In short, when you try to benefit from pushing the same keywords into different pages in the hopes of gaining more traction with search engines like Google, you are cannibalizing your own page results. In essence, you are sharing your efforts with all your pages instead of focusing them on one page.
This is giving Google the option to choose between your pages when faced with a search from a potential visitor, which may lead them to the wrong page that is not specific enough for what they were seeking.
The Effects of Content Cannibalisation on Your SEO
There are a number of ways that your SEO can be affected by keyword cannibalization, which can result in lost traffic, improper search results, and lost sales:
- Diminished Authority – With multiple pages running the same keyword, you are competing against yourself and lowering the overall authority you would have with a single focused page.
- Link and Anchor Text Dilution – Your backlinks are being split among multiple locations instead of one. Plus, your internal links are unfocused so visitors are being sent to various locations.

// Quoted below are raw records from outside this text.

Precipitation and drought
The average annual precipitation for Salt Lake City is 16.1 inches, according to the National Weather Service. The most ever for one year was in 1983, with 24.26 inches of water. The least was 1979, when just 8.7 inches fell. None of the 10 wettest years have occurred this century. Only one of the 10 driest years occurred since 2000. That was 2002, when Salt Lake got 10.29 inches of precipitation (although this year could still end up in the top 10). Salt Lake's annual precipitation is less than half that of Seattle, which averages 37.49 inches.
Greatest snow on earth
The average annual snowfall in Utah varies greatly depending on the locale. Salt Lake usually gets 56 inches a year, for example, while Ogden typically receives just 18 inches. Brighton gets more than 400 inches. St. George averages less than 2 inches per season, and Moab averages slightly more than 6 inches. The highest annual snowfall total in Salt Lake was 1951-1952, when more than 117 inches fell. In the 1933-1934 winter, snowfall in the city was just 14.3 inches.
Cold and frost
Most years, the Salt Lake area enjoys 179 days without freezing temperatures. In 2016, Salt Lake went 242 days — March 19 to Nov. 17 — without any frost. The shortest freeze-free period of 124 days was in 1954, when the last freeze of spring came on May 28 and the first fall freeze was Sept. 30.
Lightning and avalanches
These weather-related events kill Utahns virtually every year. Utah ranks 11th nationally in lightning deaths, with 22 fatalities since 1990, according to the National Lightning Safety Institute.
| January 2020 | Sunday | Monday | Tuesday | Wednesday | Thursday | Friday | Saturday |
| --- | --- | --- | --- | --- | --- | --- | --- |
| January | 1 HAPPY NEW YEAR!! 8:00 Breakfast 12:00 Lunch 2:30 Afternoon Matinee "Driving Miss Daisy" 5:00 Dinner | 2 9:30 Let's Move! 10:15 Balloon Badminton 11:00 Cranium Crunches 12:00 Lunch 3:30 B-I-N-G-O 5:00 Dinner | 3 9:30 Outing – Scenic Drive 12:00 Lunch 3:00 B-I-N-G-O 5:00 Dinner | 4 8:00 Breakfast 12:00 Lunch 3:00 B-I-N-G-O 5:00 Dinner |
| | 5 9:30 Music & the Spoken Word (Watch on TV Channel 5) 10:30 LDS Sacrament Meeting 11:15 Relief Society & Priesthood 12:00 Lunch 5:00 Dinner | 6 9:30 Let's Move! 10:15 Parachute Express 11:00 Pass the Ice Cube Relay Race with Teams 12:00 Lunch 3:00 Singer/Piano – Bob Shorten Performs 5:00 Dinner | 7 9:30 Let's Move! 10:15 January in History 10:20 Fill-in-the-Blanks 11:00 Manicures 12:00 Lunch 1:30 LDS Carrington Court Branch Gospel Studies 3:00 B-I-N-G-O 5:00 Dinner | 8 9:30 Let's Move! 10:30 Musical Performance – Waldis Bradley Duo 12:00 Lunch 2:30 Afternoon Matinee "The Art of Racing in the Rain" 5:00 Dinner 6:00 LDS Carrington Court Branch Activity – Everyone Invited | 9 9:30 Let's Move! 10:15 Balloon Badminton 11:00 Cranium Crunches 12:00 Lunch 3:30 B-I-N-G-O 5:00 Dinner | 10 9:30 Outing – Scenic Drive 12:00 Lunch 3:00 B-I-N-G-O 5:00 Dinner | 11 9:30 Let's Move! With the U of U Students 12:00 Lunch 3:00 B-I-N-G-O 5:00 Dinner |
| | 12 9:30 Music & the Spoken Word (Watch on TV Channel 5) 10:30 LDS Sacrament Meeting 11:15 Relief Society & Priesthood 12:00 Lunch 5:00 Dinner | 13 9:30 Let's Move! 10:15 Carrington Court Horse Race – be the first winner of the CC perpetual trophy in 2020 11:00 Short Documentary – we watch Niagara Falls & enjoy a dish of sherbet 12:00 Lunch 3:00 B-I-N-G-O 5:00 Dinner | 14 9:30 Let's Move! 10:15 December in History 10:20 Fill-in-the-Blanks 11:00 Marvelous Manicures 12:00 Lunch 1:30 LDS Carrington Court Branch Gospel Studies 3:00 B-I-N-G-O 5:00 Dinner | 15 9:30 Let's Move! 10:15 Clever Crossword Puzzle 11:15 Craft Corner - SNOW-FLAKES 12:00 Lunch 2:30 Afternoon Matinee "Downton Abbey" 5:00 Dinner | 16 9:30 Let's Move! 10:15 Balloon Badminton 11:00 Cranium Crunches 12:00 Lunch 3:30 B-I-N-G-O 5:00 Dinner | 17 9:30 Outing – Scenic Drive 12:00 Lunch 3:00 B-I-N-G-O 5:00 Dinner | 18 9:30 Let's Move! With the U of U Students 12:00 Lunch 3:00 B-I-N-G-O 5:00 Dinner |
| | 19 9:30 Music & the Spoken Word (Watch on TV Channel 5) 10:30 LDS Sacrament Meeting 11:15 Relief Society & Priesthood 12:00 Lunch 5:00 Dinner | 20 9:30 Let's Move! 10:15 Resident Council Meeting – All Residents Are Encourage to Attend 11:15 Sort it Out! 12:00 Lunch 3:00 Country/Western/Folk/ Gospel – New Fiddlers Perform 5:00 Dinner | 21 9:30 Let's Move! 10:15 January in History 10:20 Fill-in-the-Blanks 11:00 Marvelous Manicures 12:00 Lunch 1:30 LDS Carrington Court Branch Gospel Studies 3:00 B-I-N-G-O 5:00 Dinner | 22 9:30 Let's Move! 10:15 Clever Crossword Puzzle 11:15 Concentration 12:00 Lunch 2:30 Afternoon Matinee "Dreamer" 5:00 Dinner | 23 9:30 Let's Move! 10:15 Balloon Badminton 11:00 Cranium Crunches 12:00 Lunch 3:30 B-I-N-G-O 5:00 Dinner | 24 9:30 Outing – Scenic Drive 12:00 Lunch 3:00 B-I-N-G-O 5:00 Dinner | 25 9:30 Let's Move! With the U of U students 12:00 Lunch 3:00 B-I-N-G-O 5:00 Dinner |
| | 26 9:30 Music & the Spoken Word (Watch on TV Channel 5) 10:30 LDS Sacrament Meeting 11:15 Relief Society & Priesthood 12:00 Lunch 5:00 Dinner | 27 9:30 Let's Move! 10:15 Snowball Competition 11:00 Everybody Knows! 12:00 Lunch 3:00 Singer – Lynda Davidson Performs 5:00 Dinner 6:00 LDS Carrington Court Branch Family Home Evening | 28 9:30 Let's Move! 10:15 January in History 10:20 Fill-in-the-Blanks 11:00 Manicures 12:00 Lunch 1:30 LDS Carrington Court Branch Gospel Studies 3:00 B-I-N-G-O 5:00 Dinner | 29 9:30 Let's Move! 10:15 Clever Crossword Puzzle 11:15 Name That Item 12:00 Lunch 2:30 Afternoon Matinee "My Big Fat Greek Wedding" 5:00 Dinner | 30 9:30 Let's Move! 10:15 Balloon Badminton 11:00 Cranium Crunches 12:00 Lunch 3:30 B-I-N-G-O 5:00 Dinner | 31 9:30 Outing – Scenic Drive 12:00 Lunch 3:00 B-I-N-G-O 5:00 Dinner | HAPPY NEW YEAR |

- Devaluation by Google- Your main authority page can be seen by Google as having less relevant information than one of your other pages, leading Google to choose the wrong page based on your keyword placement.
- Less Crawling- Search engine spiders crawl websites to match keywords to searches and present results. If you have multiple pages with the same keyword, these page crawls become irrelevant as the same information is being picked up.
- Poor Page Quality- Too many pages with the same keyword is a sign to visitors that your information is thin and tells Google that the content doesn’t necessarily match the keyword on each page.
- Lower Conversion Rate- With one of your pages bound to convert sales better than others, you are watering down your potential to have as many visitors to that page as possible.
You can fix your keyword canibalization problem by consolidating your pages to create better content and more authority. As well, you can add more landing pages that have a greater focus on specific targets.
It’s hard enough to climb the search engine ladder so don’t fight yourself with keyword canibalization. Spend the time to use many keywords if you want to have multiple website pages working for you.